== Available records
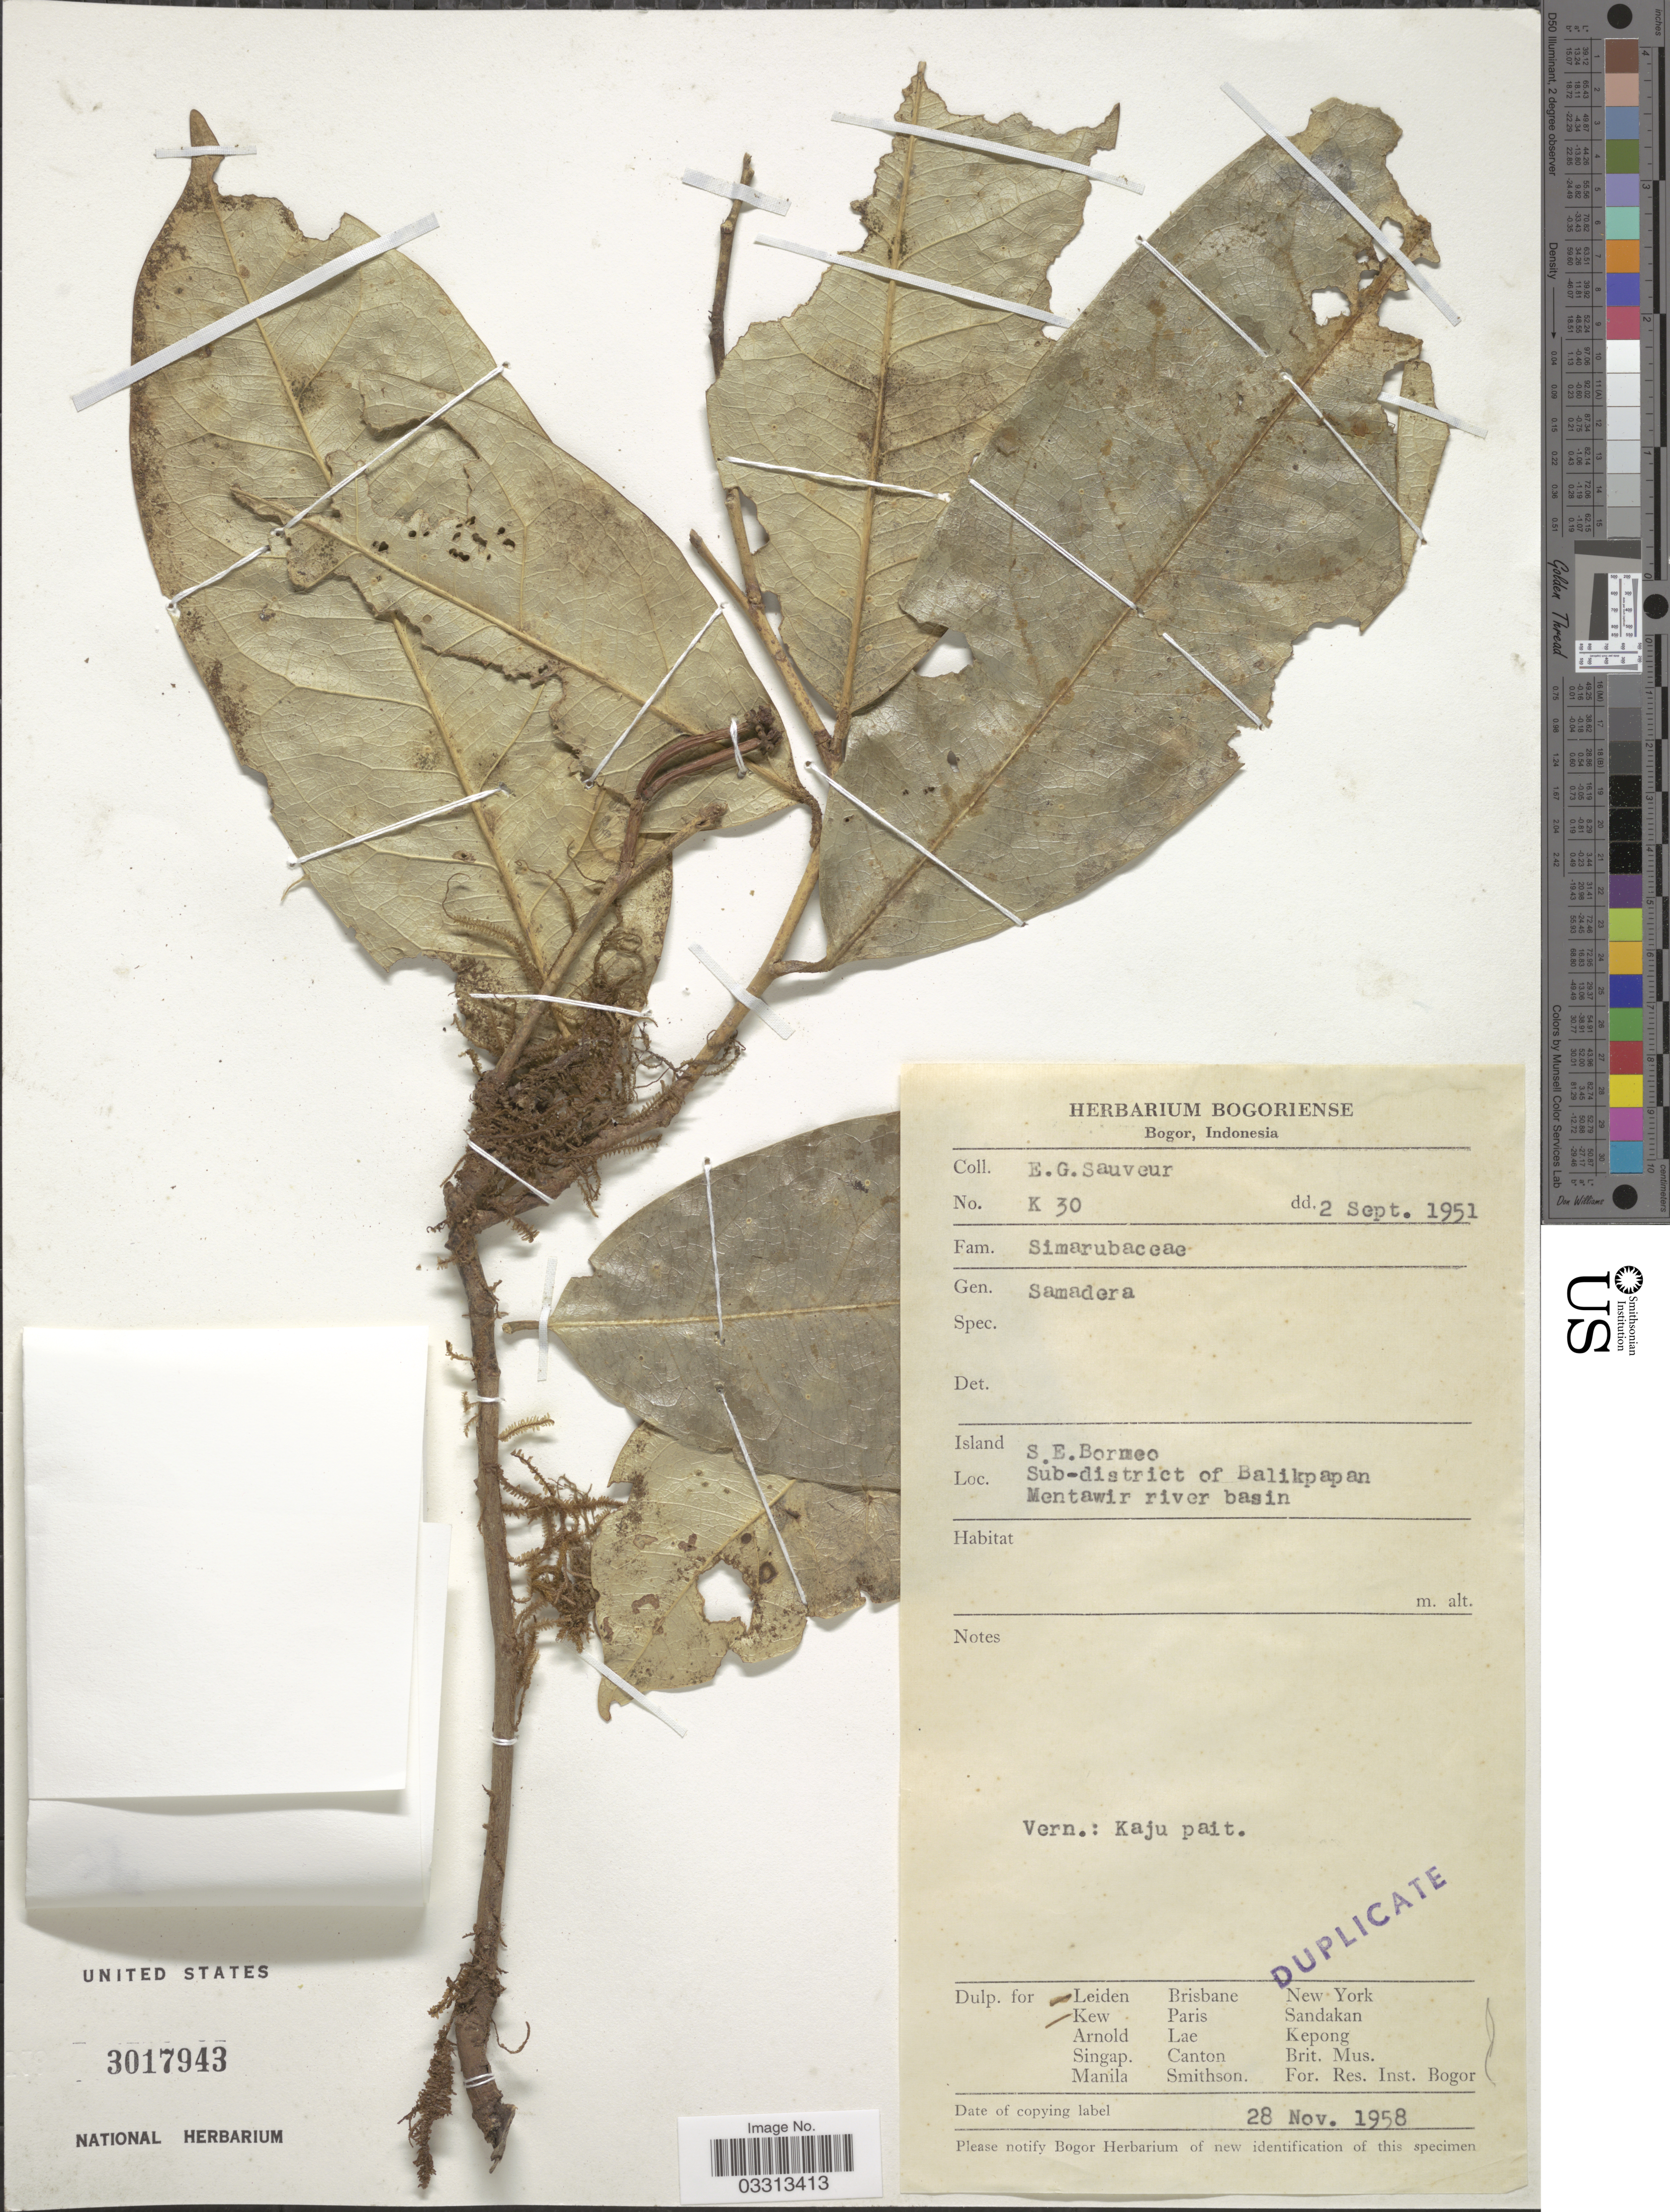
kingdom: Plantae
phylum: Tracheophyta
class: Magnoliopsida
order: Sapindales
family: Simaroubaceae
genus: Samadera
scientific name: Samadera sp.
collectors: E.G. Sauveur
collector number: K30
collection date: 1951-09-02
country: Indonesia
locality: Island S. E. Borneo. Sub-district of Balikpapan Mentawir river basin.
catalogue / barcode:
====
Given task:
Change "catalogue" to "catalog" throughout these lines, leaving everything else exactly as it is, and omit the pictures from the result.

Task answer:
kingdom: Plantae
phylum: Tracheophyta
class: Magnoliopsida
order: Sapindales
family: Simaroubaceae
genus: Samadera
scientific name: Samadera sp.
collectors: E.G. Sauveur
collector number: K30
collection date: 1951-09-02
country: Indonesia
locality: Island S. E. Borneo. Sub-district of Balikpapan Mentawir river basin.
catalog / barcode:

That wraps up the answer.